Country: The Gambia
Partnership: Scaling-up the national response to non-communicable diseases to achieve the sustainable development goal 3.4; reducing by one third pre-mature mortality from NCDs by 2030

The Gambia is Africa’s smallest non-island country and one of its most densely populated. The Smiling Coast, as it is also known due to its location on the map cutting through the middle of Senegal in a position that appears like that of a smile, has a significant young population – about two-thirds is under age 30. Yet roughly 37 per cent of its people died in 2019 from NCDs – most of the mortalities occurring from cardiovascular diseases, cancers, respiratory diseases and diabetes, with major risk factors being tobacco use, alcohol consumption, physical inactivity and unhealthy diets.

During the past two years, the dire situation caused by the high rates of infections of COVID-19 put even more pressure on health systems globally, threatening progress towards addressing NCDs. For Least Developed Countries (LDCs) such as The Gambia, this was an even heavier burden to carry. “The pandemic came at a time when most of our countries were struggling with basic health service provision, capacity gaps, infrastructural challenges, and other problems such as supply chain interruption. For instance, we faced a shortage of glucose test strips, which is essential for people suffering from diabetes”, explains Dr Ahmadou Lamin Samateh, Minister of Health of The Gambia.

However, The Gambia decided to turn the tide and take the lead in the region to scale up NCD services, improve access to care, and provide financial protection to its population. Accordingly, the Ministry of Health of The Gambia requested the support of The Defeat-NCD Partnership and has jointly led a collaborative, multi-sectoral approach to develop the countries’ first National Multi-Sectorial Strategy and Costed Action Plan for the Prevention and Control of NCD in The Gambia (2022-2027), which was launched by the President of The Gambia on 6 July 2022.

“Our focus in the past was mostly on tertiary healthcare, however, people do not usually go to the health facilities because they might be far from the main road or might not have access to a vehicle or money to reach the closest facility. The new strategy and its action plan have a major focus on increased access to essential NCD services across the Country”, said Dr Ahmadou Lamin Samateh, Minister of Health of The Gambia.

As the government started to review its national NCD policy it realized an all-hands-on-deck effort was much needed. “Developing a strategy is not easy and the resources and capacities of our NCD department are limited”, shares Omar Badjie, NCD Programme Manager and National Tobacco Control Focal Point. Following expressed interest by the government, The Defeat-NCD Partnership eagerly came on board with its technical expertise and network in order to support the development of The Gambia’s five-year National Multi-Sectoral Strategy and Costed Action Plan for the Prevention and Control of NCDs. “The Partnership has been very useful in the development of our policy since its inception and helped us mobilize people and partners”, adds Mr Badjie.
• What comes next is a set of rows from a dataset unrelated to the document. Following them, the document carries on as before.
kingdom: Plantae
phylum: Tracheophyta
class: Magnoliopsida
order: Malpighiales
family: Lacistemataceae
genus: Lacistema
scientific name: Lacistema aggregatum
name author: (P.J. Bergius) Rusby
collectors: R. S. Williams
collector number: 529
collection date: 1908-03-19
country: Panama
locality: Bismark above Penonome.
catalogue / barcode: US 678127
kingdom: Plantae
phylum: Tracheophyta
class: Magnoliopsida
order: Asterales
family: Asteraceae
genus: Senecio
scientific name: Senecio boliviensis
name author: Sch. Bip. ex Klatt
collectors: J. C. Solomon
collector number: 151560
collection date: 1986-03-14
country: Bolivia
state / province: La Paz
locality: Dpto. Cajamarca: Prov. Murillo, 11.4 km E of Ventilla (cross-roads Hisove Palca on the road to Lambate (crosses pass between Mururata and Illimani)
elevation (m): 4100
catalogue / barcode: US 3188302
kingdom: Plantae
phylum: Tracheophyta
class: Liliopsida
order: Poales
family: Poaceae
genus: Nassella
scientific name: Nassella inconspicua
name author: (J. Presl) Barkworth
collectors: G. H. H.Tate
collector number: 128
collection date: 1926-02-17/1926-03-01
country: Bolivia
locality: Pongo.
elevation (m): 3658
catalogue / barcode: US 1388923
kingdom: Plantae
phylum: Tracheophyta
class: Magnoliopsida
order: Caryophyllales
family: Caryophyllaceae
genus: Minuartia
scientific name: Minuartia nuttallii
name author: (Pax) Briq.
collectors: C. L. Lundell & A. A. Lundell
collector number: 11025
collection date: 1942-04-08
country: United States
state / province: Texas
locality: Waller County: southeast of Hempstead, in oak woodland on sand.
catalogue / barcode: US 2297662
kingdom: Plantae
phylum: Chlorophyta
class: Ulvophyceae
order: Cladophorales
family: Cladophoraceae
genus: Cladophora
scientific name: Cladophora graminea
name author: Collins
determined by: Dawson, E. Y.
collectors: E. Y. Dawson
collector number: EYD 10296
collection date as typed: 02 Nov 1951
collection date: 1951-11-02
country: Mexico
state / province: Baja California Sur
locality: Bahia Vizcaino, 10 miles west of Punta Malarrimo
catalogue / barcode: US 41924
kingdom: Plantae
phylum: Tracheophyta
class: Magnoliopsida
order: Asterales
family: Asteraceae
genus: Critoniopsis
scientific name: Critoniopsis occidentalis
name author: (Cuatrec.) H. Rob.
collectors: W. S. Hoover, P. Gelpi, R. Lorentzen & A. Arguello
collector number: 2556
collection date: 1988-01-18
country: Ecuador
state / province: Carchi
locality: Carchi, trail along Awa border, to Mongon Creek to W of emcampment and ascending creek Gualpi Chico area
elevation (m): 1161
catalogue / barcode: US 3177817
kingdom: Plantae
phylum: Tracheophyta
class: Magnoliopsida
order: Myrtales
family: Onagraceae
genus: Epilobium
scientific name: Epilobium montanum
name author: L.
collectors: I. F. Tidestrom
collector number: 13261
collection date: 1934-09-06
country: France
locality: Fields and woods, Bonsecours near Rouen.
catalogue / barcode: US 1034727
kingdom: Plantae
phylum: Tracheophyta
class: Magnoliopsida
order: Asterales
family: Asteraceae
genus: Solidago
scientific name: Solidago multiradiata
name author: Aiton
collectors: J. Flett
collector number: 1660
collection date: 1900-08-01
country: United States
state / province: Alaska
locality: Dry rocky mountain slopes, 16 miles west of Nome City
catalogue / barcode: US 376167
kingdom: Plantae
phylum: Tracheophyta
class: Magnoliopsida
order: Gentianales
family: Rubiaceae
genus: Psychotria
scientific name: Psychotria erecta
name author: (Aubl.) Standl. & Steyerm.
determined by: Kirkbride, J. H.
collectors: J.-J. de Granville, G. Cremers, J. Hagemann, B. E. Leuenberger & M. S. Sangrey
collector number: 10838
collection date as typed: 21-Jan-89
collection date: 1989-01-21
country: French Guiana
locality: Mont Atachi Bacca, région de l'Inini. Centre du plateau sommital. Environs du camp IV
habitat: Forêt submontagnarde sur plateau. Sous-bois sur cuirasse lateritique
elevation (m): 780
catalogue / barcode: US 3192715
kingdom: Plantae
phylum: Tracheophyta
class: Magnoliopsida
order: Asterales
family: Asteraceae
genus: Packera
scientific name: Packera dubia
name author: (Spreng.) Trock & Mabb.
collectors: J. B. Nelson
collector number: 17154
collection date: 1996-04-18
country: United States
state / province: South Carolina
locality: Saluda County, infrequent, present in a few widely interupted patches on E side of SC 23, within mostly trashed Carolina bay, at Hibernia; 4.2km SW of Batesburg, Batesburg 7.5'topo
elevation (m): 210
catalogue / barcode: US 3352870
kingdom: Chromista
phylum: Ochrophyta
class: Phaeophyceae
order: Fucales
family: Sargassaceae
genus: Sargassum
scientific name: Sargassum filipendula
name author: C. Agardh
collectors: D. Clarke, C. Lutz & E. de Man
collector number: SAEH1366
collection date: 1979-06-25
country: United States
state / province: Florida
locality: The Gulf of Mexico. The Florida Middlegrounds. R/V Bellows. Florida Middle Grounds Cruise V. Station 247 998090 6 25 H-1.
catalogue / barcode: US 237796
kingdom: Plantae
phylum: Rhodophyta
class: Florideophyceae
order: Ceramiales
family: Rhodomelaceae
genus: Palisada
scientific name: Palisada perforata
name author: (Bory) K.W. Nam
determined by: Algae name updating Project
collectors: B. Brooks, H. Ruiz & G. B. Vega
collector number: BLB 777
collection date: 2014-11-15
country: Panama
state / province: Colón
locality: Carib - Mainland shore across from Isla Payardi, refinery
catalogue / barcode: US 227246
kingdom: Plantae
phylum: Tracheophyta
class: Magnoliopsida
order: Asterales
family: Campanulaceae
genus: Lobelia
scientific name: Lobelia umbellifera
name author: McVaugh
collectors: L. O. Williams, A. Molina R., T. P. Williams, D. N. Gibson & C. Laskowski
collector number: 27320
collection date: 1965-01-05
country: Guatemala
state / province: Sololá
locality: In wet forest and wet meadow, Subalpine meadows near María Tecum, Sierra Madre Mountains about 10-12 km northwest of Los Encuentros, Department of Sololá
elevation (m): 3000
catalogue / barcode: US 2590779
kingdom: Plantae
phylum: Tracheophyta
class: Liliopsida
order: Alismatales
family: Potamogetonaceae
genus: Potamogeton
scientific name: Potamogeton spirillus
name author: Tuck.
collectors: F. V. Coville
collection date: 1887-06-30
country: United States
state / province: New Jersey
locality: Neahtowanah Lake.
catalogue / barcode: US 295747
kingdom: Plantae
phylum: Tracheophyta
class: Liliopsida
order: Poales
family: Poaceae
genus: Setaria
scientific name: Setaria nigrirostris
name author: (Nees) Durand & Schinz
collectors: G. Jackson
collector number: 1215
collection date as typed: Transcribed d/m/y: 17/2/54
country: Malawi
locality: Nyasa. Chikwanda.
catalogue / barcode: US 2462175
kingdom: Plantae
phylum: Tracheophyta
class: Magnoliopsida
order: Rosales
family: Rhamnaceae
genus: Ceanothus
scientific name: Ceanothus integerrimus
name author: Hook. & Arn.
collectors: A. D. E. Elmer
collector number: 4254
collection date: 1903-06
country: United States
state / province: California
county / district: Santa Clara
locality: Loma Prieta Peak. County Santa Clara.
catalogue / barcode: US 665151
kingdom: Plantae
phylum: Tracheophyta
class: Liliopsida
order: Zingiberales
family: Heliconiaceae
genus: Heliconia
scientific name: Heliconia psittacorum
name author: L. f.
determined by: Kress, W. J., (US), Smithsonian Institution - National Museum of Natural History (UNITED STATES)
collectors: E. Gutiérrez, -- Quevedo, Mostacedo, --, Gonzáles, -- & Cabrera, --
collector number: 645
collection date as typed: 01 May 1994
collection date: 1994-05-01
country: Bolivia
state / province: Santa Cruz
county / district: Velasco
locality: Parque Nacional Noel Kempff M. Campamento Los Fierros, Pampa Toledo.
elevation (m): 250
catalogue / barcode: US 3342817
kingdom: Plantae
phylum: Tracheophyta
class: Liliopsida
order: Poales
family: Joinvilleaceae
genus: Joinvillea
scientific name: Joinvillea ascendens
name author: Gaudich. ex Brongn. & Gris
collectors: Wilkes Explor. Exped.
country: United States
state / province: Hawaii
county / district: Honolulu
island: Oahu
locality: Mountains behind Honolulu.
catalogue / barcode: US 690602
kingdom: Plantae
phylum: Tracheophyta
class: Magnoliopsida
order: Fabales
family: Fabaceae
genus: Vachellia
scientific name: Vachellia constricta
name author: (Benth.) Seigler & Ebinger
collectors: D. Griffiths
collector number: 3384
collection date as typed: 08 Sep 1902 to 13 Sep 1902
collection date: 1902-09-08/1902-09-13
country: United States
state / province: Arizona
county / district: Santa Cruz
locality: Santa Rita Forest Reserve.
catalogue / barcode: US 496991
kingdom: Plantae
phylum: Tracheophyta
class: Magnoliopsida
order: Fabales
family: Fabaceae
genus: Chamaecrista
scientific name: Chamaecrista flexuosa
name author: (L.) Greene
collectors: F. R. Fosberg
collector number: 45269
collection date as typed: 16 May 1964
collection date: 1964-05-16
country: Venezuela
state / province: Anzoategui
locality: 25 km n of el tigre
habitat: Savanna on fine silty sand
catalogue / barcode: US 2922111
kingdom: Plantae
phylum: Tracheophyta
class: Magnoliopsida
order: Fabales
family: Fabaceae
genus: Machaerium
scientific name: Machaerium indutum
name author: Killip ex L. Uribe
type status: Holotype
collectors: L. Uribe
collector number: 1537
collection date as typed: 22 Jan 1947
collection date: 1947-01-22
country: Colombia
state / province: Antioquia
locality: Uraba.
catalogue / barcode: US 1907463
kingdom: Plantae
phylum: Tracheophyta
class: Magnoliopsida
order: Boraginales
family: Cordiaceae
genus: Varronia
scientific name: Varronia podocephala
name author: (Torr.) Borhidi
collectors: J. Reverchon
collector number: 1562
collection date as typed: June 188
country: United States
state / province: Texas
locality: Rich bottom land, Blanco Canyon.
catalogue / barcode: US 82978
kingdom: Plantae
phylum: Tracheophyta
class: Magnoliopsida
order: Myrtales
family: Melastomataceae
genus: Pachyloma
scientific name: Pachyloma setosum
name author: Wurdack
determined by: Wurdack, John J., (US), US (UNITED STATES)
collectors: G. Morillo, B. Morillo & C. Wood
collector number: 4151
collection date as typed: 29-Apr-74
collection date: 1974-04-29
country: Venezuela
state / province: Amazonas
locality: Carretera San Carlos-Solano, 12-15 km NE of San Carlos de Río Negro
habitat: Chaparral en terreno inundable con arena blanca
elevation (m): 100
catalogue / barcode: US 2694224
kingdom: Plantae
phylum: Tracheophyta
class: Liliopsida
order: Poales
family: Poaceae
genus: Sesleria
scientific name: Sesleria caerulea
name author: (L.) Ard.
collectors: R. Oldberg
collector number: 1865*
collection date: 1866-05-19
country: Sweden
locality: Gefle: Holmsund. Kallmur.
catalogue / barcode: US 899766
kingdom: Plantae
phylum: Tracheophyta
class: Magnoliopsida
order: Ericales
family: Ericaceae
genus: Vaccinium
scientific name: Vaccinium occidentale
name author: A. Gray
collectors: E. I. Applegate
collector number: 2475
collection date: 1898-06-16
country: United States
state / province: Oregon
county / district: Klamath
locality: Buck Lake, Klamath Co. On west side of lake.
The work around the NCD strategy and its costed action plan places a particular focus on addressing those diseases and habits that cause the most mortalities in the country. It includes the development of the country’s tobacco control strategy, considered by Dr Samateh as “one of the strongest in the region”, and a nutrition policy integrating the management of dietary risk factors related to NCDs. Cardiovascular diseases are at the core of all six strategic objectives of the policy and the plan to address diabetes and cancer is also highlighted in the plan. As a matter of fact, 25 clinics providing NCD care have been approved already to scale-up services and cover the entire country – instead of six clinics as it used to be – and public-private-people partnerships were established to provide diabetes and other NCD community screening. “We understood that we had to change the strategy and go into the communities because our people deserve it. We started for the first time in the history of the country a community ambulance system. People now can call a toll-free number and the ambulance will drive to the patient’s doorstep, pick the patient up and drive the patient to the health facility”, reveals Dr Samateh.

Together with the government, The Defeat-NCD Partnership also mapped current practices, stakeholders, resources, capacities, and referral channels. A national consensus for the establishment of a cancer specialized centre was also agreed upon within The Gambia’s teaching hospital.

According to Dr Samateh, the entire strategy is designed “to set clear NCD interventions with expanded service packages to be provided by the different levels of the health system with its aim of accelerating the country’s progress to achieving the global targets.” As a result of the first steps taken towards improving The Gambia’s approach to tackling NCDs, the government observed already a 14.1% increase in the number of NCD patients presenting in health facilities in 2021 in comparison with the previous year.

“We are very happy with this partnership because it is based on national leadership. Rather than imposing solutions, the Defeat-NCD Partnership team is supporting our vision and helping build our capacities, bringing their technical skills, and promoting encouragement of other partners to come on board. We want The Gambia to showcase what partnership for the good of humanity can do”, concludes Dr Samateh. We too want to see The Gambia and all our partner countries excel in defeating this common enemy!